OpenAI Philosopher Saint-Simon. Condorcet’s confidence in expanding knowledge and prosperity is another industry-wide aspiration. Saint-Simon is more specific: an expert-led institution assembling science, capital, and infrastructure in order to transform society. That describes OpenAI’s organizational form, not merely its promised outcome.
xAI Philosopher No confident match. Nietzsche and Popper describe Elon Musk’s public persona more clearly than they explain a distinct xAI mechanism. Meanwhile, xAI has presented Grok as a maximally truth-seeking alternative, but that has not yet emerged as a clear differentiator from other labs. Its own system card describes supervised fine-tuning, reinforcement learning from human and synthetic reward signals, refusal policies, and safety evaluations. In practice, it has to make the same kinds of tradeoffs among accuracy, usefulness, safety, and operator preferences.

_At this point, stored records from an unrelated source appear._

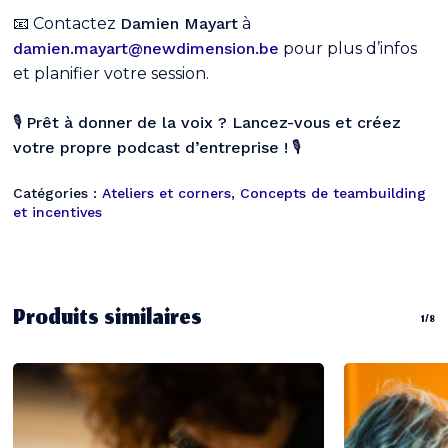
📧 Contactez
Damien Mayart
à
damien.mayart@newdimension.be
pour plus d’infos
et planifier votre session.
🎙️
Prêt à donner de la voix ? Lancez-vous et créez
votre propre podcast d’entreprise !
🎙️
Catégories :
Ateliers et corners
,
Concepts de teambuilding
et incentives
Produits similaires
1/8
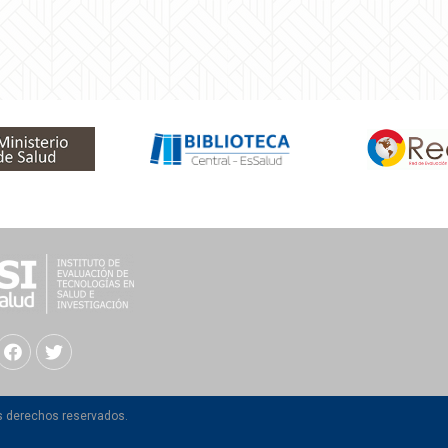
os derechos reservados.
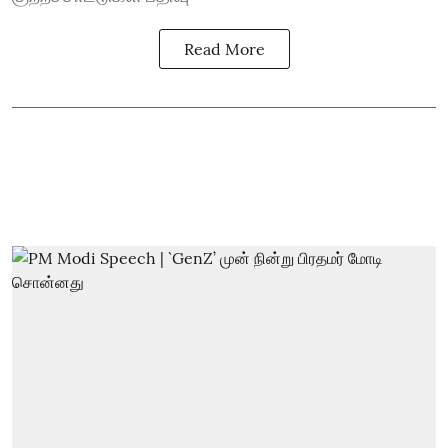
Read More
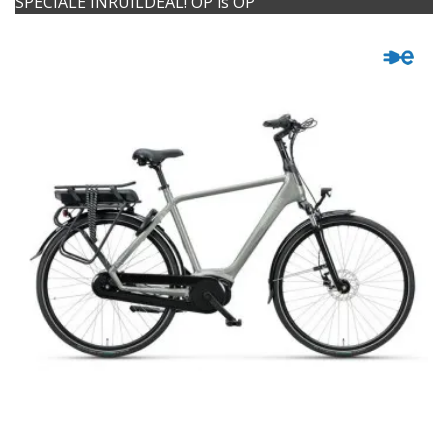
SPECIALE INRUILDEAL! OP is OP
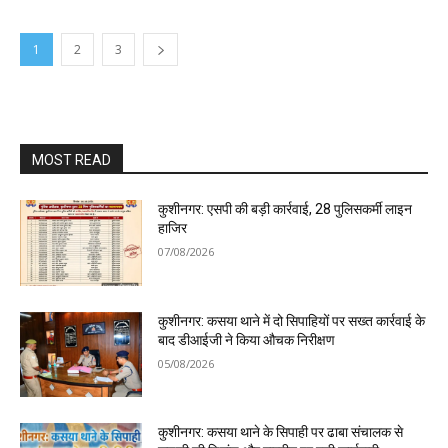
1
2
3
MOST READ
कुशीनगर: एसपी की बड़ी कार्रवाई, 28 पुलिसकर्मी लाइन
हाजिर
07/08/2026
कुशीनगर: कसया थाने में दो सिपाहियों पर सख्त कार्रवाई के
बाद डीआईजी ने किया औचक निरीक्षण
05/08/2026
कुशीनगर: कसया थाने के सिपाही पर ढाबा संचालक से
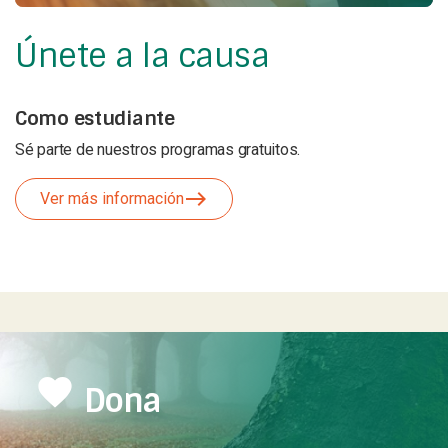
Únete a la causa
Como estudiante
Sé parte de nuestros programas gratuitos.
east
Ver más información
favorite
Dona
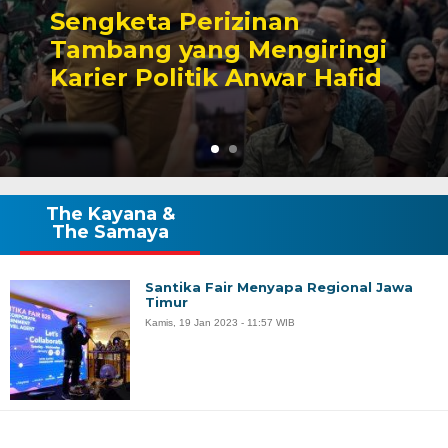
Sengketa Perizinan
Tambang yang Mengiringi
Karier Politik Anwar Hafid
The Kayana &
The Samaya
Santika Fair Menyapa Regional Jawa
Timur
Kamis, 19 Jan 2023 - 11:57 WIB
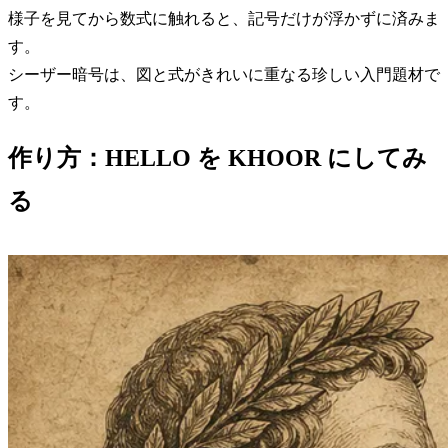
様子を見てから数式に触れると、記号だけが浮かずに済みま
す。
シーザー暗号は、図と式がきれいに重なる珍しい入門題材で
す。
作り方：HELLO を KHOOR にしてみ
る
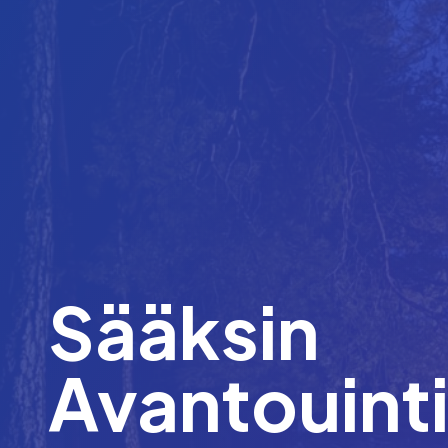
Sääksin
Avantouint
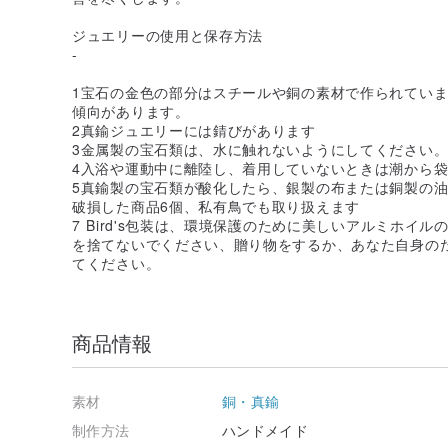
ジュエリーの使用と保存方法
-
1宝石の金色の部分はスチールや銅の素材で作られてい
傾向があります。
2真鍮ジュエリーには錆びがあります
3金属製の宝石類は、水に触れないようにしてください
4入浴や運動中に離陸し、着用していないときは潮から
5真鍮製の宝石類が酸化したら、銀製の布または銅製の
破損した商品6個、私有鳥でも取り扱えます
7 Bird's包装は、環境保護のために美しいアルミホイ
を捨てないでください、贈り物をするか、あなた自身の
てください。
商品情報
素材
銅・真鍮
制作方法
ハンドメイド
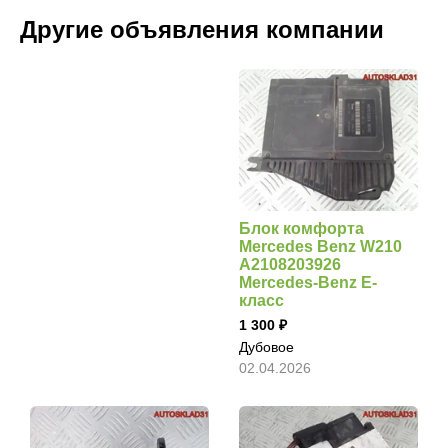
Другие объявления компании
Блок комфорта
Mercedes Benz W210
A2108203926
Mercedes-Benz E-
класс
1 300
Дубовое
02.04.2026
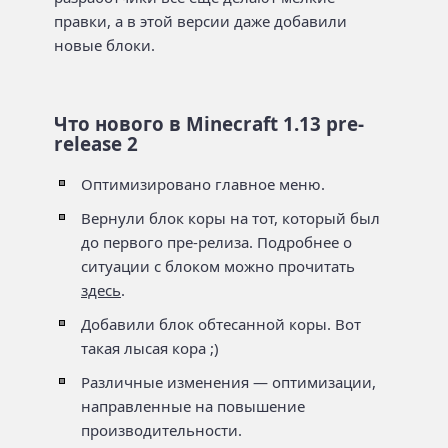
правки, а в этой версии даже добавили
новые блоки.
Что нового в Minecraft 1.13 pre-
release 2
Оптимизировано главное меню.
Вернули блок коры на тот, который был
до первого пре-релиза. Подробнее о
ситуации с блоком можно прочитать
здесь
.
Добавили блок обтесанной коры. Вот
такая лысая кора ;)
Различные изменения — оптимизации,
направленные на повышение
производительности.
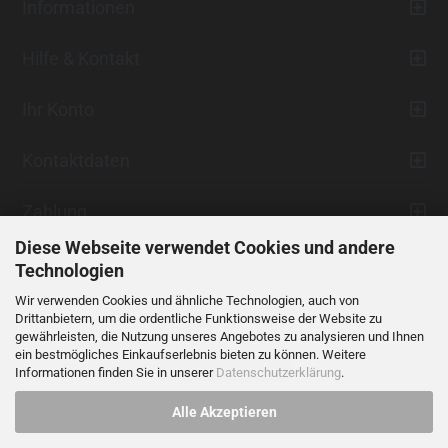
Informationen
Hilfe & Kontakt
Ihr Konto
Kontaktdaten
Zahlung
Diese Webseite verwendet Cookies und andere
Technologien
Wir verwenden Cookies und ähnliche Technologien, auch von
Drittanbietern, um die ordentliche Funktionsweise der Website zu
gewährleisten, die Nutzung unseres Angebotes zu analysieren und Ihnen
ein bestmögliches Einkaufserlebnis bieten zu können. Weitere
Vertrag widerrufen
Informationen finden Sie in unserer
Datenschutzerklärung
.
Alle Akzeptieren
Alle Preise verstehen sich inklusive der gesetzlichen Mehrwertsteuer,
soweit nicht anders gekennzeichnet.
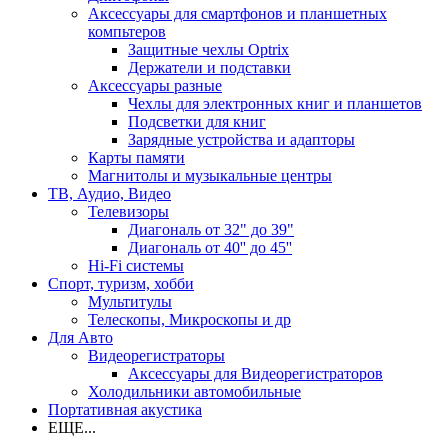
Аксессуары для смартфонов и планшетных
компьтеров
Защитные чехлы Optrix
Держатели и подставки
Аксессуары разные
Чехлы для электронных книг и планшетов
Подсветки для книг
Зарядные устройства и адапторы
Карты памяти
Магнитолы и музыкальные центры
ТВ, Аудио, Видео
Телевизоры
Диагональ от 32" до 39"
Диагональ от 40'' до 45''
Hi-Fi системы
Спорт, туризм, хобби
Мультитулы
Телескопы, Микроскопы и др
Для Авто
Видеорегистраторы
Аксессуары для Видеорегистраторов
Холодильники автомобильные
Портативная акустика
ЕЩЕ...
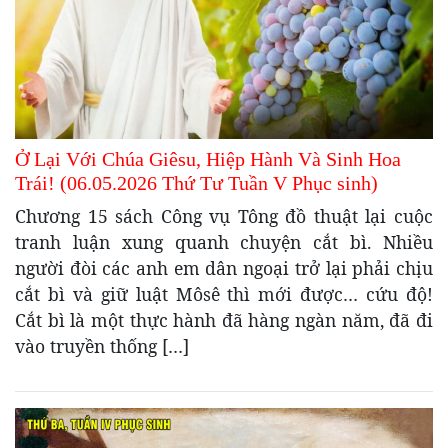
Ở Lại Với Chúa Giêsu, Hiệp Hành Và Sinh Hoa
Trái! (06.05.2026 Thứ Tư Tuần V Phục sinh)
Chương 15 sách Công vụ Tông đồ thuật lại cuộc
tranh luận xung quanh chuyện cắt bì. Nhiều
người đòi các anh em dân ngoại trở lại phải chịu
cắt bì và giữ luật Môsê thì mới được… cứu độ!
Cắt bì là một thực hành đã hàng ngàn năm, đã đi
vào truyền thống […]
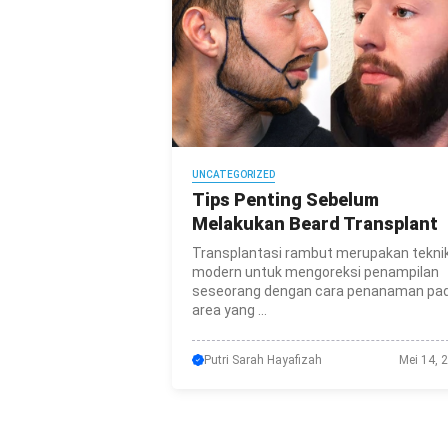
UNCATEGORIZED
Tips Penting Sebelum
Melakukan Beard Transplant
Transplantasi rambut merupakan tekni
modern untuk mengoreksi penampilan
seseorang dengan cara penanaman pa
area yang ...
Putri Sarah Hayafizah
Mei 14, 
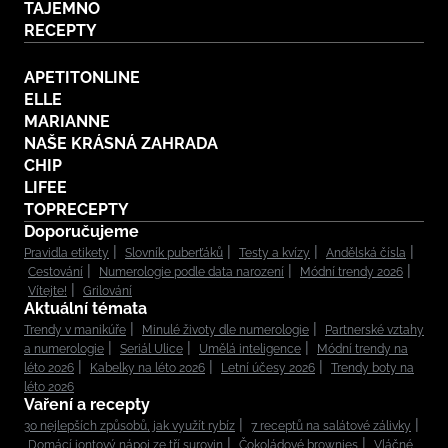
TAJEMNO
RECEPTY
APETITONLINE
ELLE
MARIANNE
NAŠE KRÁSNÁ ZAHRADA
CHIP
LIFEE
TOPRECEPTY
Doporučujeme
Pravidla etikety
Slovník puberťáků
Testy a kvízy
Andělská čísla
Cestování
Numerologie podle data narození
Módní trendy 2026
Vítejte!
Grilování
Aktuální témata
Trendy v manikúře
Minulé životy dle numerologie
Partnerské vztahy
a numerologie
Seriál Ulice
Umělá inteligence
Módní trendy na
léto 2026
Kabelky na léto 2026
Letní účesy 2026
Trendy boty na
léto 2026
Vaření a recepty
30 nejlepších způsobů, jak využít rybíz
7 receptů na salátové zálivky
Domácí iontový nápoj ze tří surovin
Čokoládové brownies
Vláčné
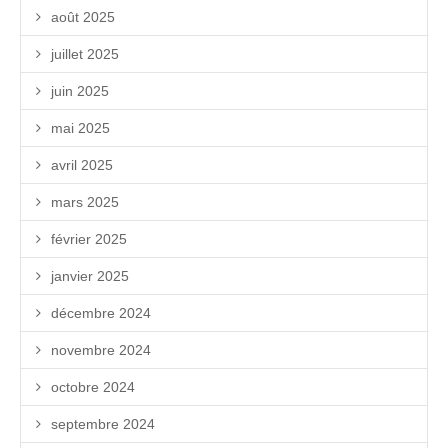
août 2025
juillet 2025
juin 2025
mai 2025
avril 2025
mars 2025
février 2025
janvier 2025
décembre 2024
novembre 2024
octobre 2024
septembre 2024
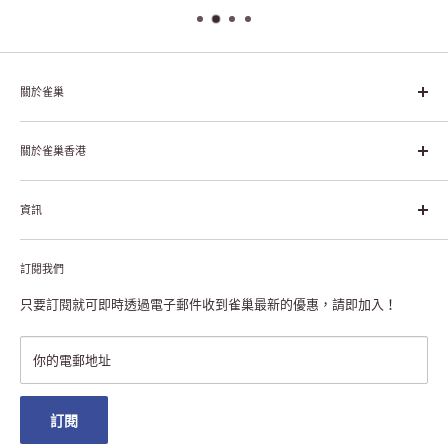
關於雀巢
雀巢集團起源於1866年的瑞士，目前是全球領先的「營養、健康、
幸福生活」企業。雀巢的目標是「我們充分發掘食品的力量，提升
關於雀巢香港
每個個體的生活品質，無論現在還是未來」。
關於雀巢香港
資訊
雀巢香港創造共享價值
聯絡我們
付款及送貨
私隱聲明
訂閱我們
退貨或更換
註冊NESCAFÉ® Dolce Gusto®咖啡機
常見問題
只要訂閱就可即時透過電子郵件收到雀巢最新的優惠，請即加入！
條款及細則
雀巢會員獎賞
你的電郵地址
澳門地區送貨
訂閱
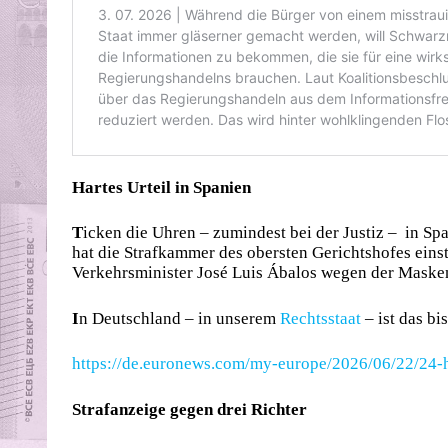
Hartes Urteil in Spanien
T
icken die Uhren – zumindest bei der Justiz – in S
hat die Strafkammer des obersten Gerichtshofes eins
Verkehrsminister José Luis Ábalos wegen der Masken-
I
n Deutschland – in unserem
Rechts
staat
– ist das b
https://de.euronews.com/my-europe/2026/06/22/24-h
Strafanzeige gegen drei Richter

Google DeepMind Economist Kenneth Arrow, but for a different reason. The original appeal to formalism, information, and uncertainty was broad enough to fit almost any research lab. The sharper analogy is Arrow’s impossibility theorem: alignment requires heterogeneous and often conflicting human preferences to be compressed into a collective objective, without a neutral rule that makes the conflicts disappear. DeepMind’s research on preference disagreement makes this a structural match rather than an aesthetic one.
Z.ai Economist No confident match. Gerschenkron’s catch-up theory requires more than operating in a later-developing technology ecosystem; it requires evidence of the specific mechanism: different institutions, concentrated investment, and deliberate leapfrogging. There isn’t enough public information about Z.ai’s actual decisions to establish that mechanism rather than merely its public positioning.
Z.ai Philosopher No confident match. Mozi risks being a geography-driven selection rather than an inference from the company’s decisions. Practical engineering, meritocracy, and broad social benefit are all plausible themes, but the available evidence does not establish a distinctively Mohist institutional philosophy.
Safe Superintelligence Philosopher Hans Jonas. Bostrom is accurate, but almost too direct: existential risk is already SSI’s stated premise. Jonas provides the more useful outside framework. Organizing the company around safety ahead of commercialization enacts his argument that technologies capable of irreversible harm create a special duty of precaution toward the future.

The most persuasive comparisons are the most specific. Stigler’s search costs describe Perplexity’s product. Kant maps onto Anthropic’s training method. Wittgenstein maps onto Cohere’s enterprise strategy. DeepSeek is especially interesting because Leibenstein and Simondon arrive at the same efficiency-under-constraint story from different directions.

Schumpeter, Popper, and Jonas recur because creative destruction, open inquiry, and catastrophic risk are concerns shared across the industry. That makes them relevant, but less useful for distinguishing one lab from another. Mission statements are informative, but as AI becomes more involved in high-stakes parts of our lives—medicine, therapy, education, and work—a company’s training methods, incentives, restrictions, and deployments will tell us more about its values than the philosophers it resembles.